The power structure just does not end at public servants. This power structure or system is a part of every individual’s life and every industry in itself contains small power systems that add up to be huge. Even a labourer faces threats from the boss’s son if the son does something wrong and wants to cover it up or wants to abuse his power and use his privilege in doing something which is principally and morally wrong.
The extremity of such acts can never be predicted. It may end up resulting in a person being dead or a girl being sexually assaulted without consequences for the perpetrator. Is there any change in people after hearing such cases? The privileged ones say “not all privileged people do so”. It is the same as when men say “not all men”. This is true, but does that mean a girl walking alone at night, on seeing a male stranger will feel safe? No, because she has the fear of being abused, and society then tends to stop the girl from living her life freely. Similarly, the ‘privileged criminals’ are stopping every regular citizen from raising their voices and standing up against the wrongs committed.
Along with all of this, there is still another major problem with this attitude. Today when the son of a policeman, who stands on the lowest pedestal of the hierarchy, does a shameful act, he tends to cover it up. Now, consider a scenario where this act is being done by someone high in the power structure, a politician perhaps, will the issue still come out in the public eye like this one? Or will it just subside, by buying off the law and media which should have shown us the real picture?
All of this leads to a vicious cycle of the people in power covering their tracks every time they commit any heinous crime. The ordinary people never come to know about the reality of these people and elect them again seeing only their ‘ideologies and sentiments’ towards a certain community.

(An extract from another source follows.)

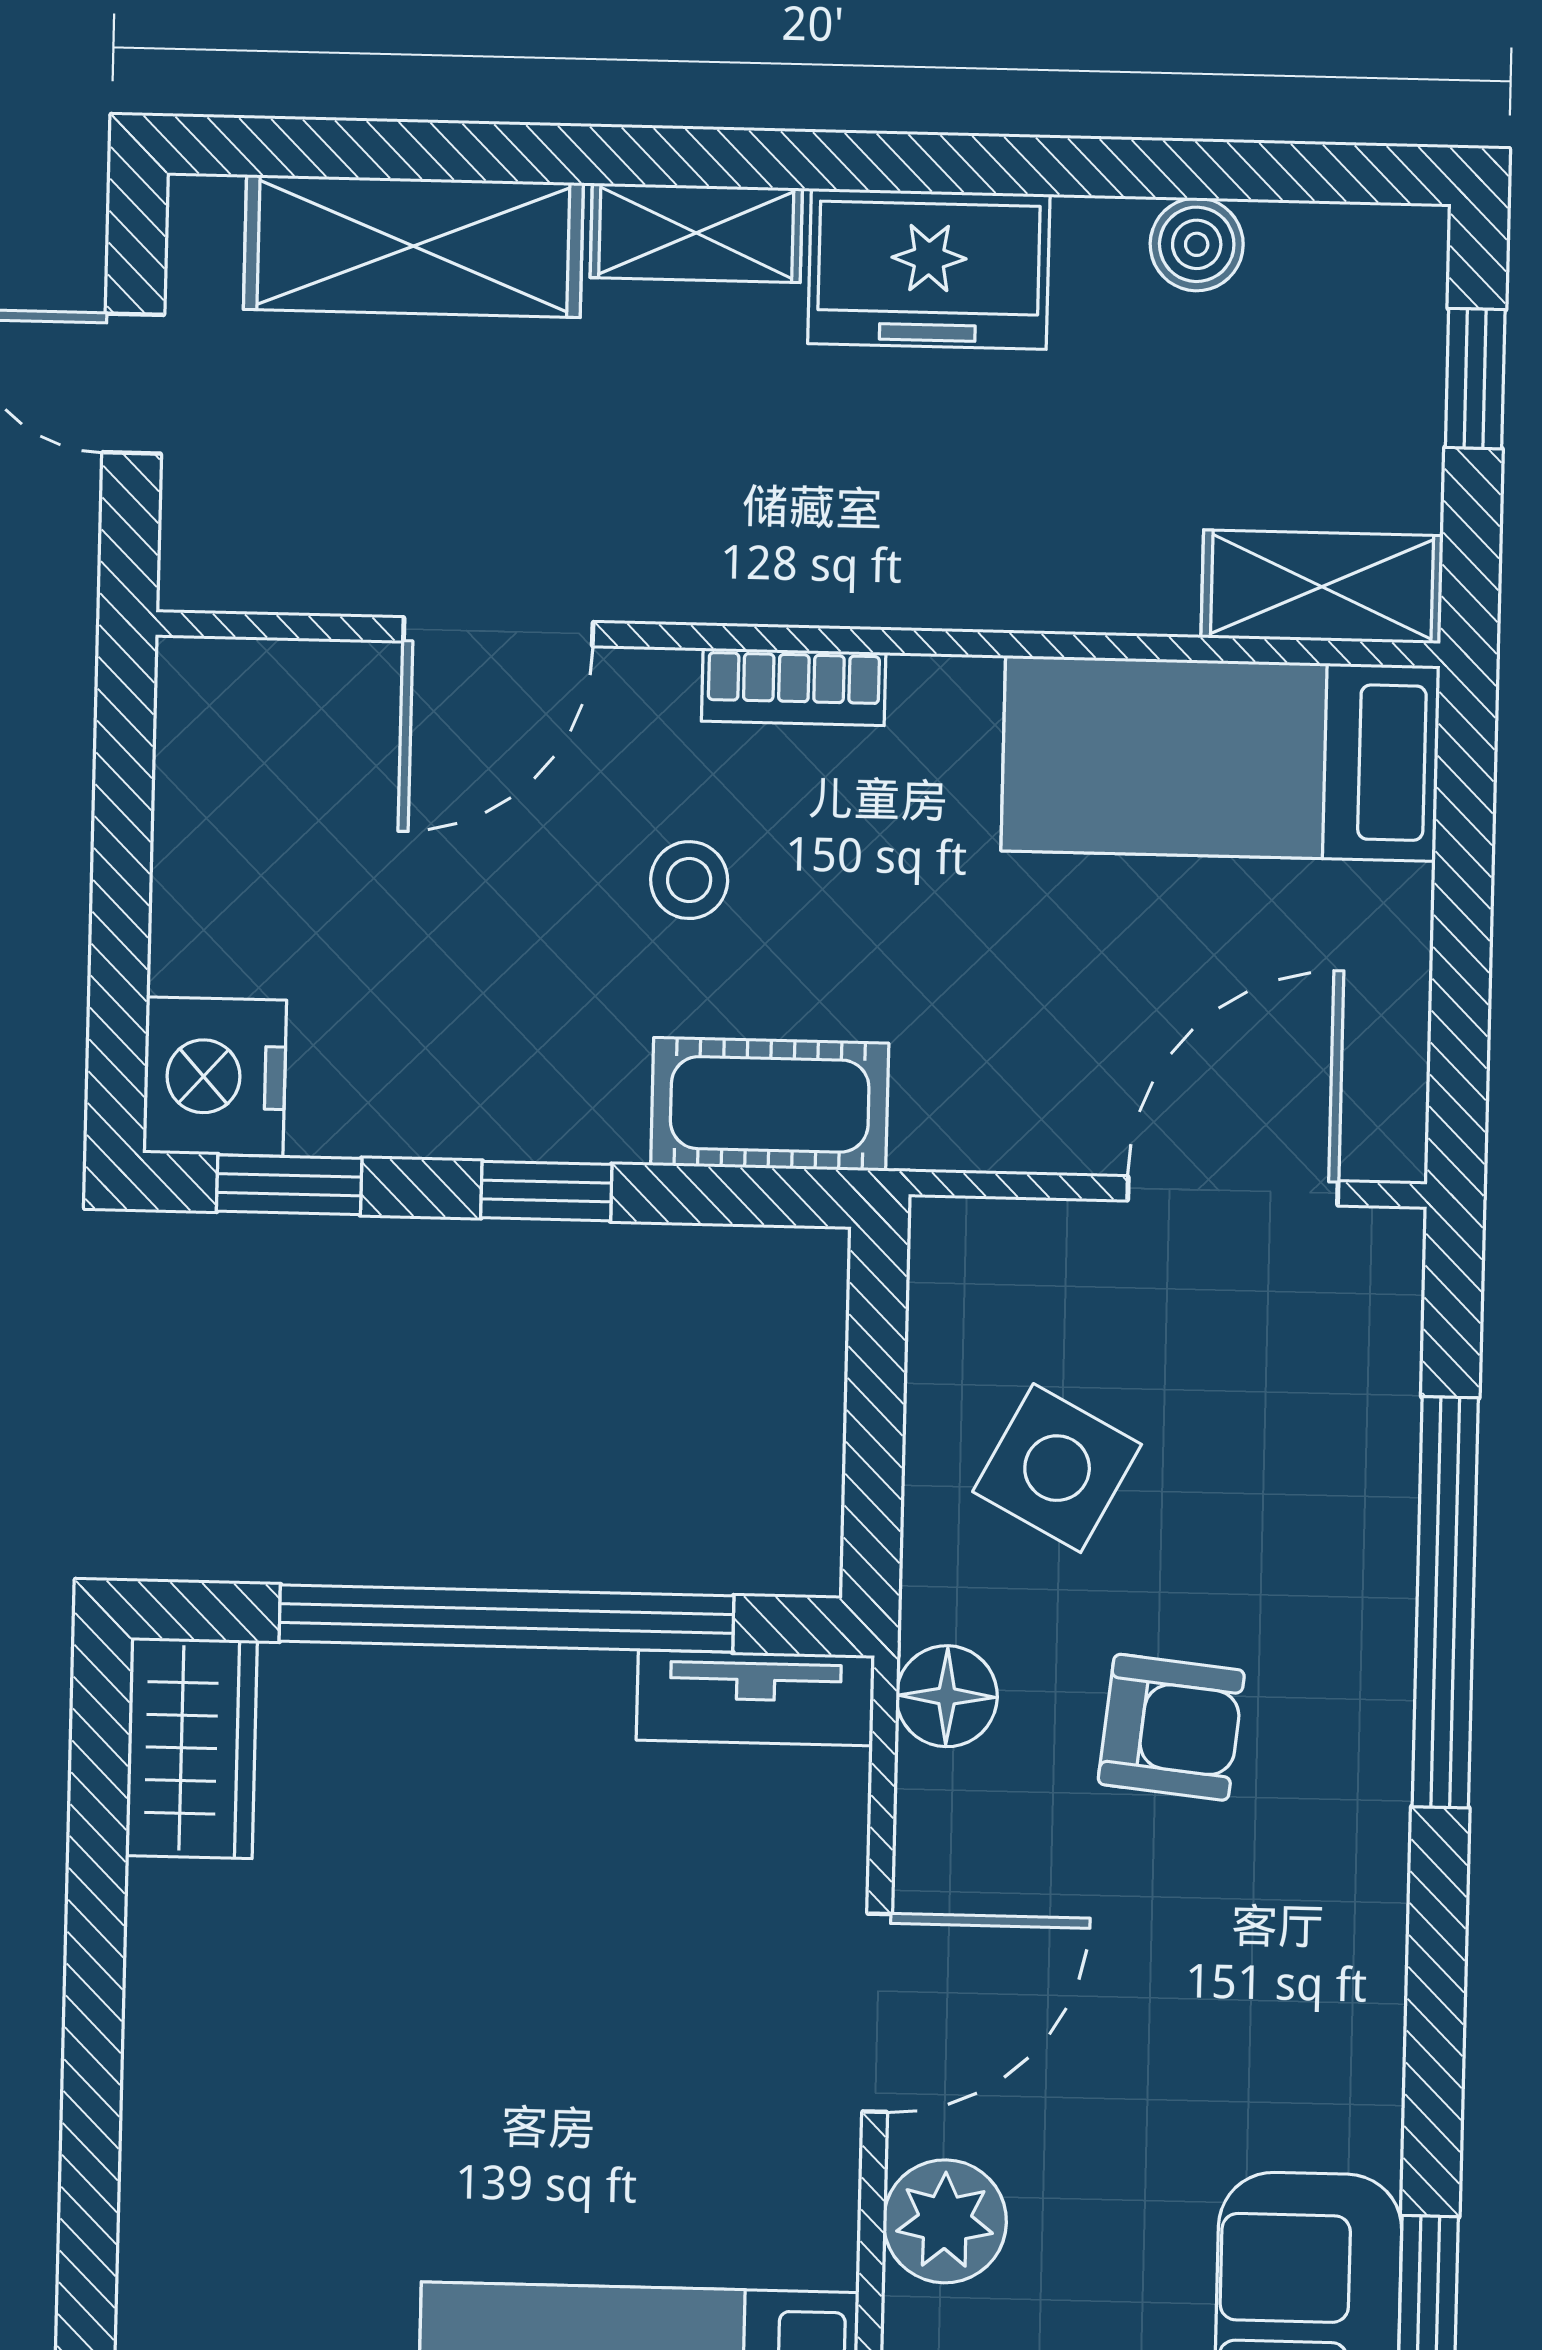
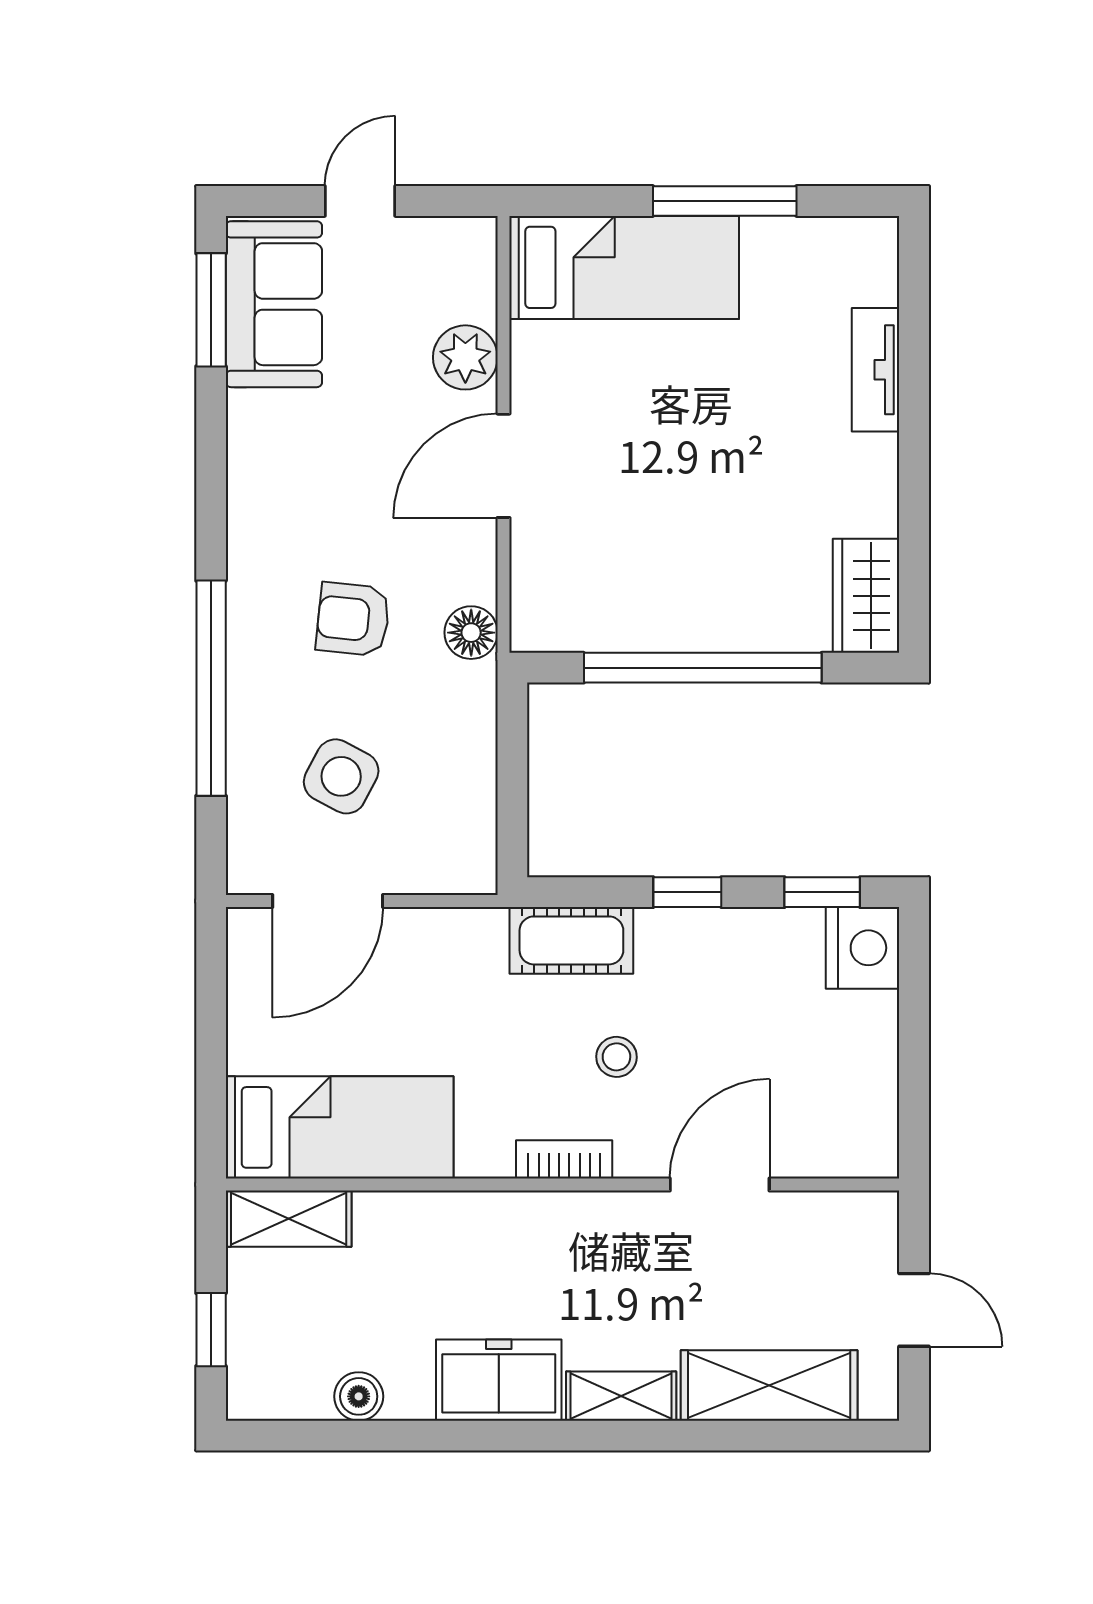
side table: (1057, 1468) -> (341, 776), moved
tv unit: (755, 1698) -> (876, 370), moved, turned -90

Things need to change, from having money and media in their pockets and using them to send a good narrative all thetime needs to be shifted. Ordinary people should start voicing their opinions no matter how much these people try to stopsuch voices. At least, the world will come to know and recognize the problem within and try to get a positive change. If we keep silent and do not respond to such threats, such threats and behaviour will only keep increasing.
We never know who will be the next victim in the hands of “tu jaanta nahi mera baap kaun hai” it can be you, and girls will have to live with the trauma for the rest of their lives, or they may be sexually assaulted and then even murdered, without any consequences for the aggressor. It can be a person not willing to pay toll tax, and in turn, shooting the person just doing his job, or it may be a father, brother, a husband trying to stand up for the wrong being done.
We need to stop giving in to threats and fall prey to the power structure, we need to choose our leaders carefully who would work for what they have been chosen for, that is helping the needy and the ordinary rather than trampling upon their lives.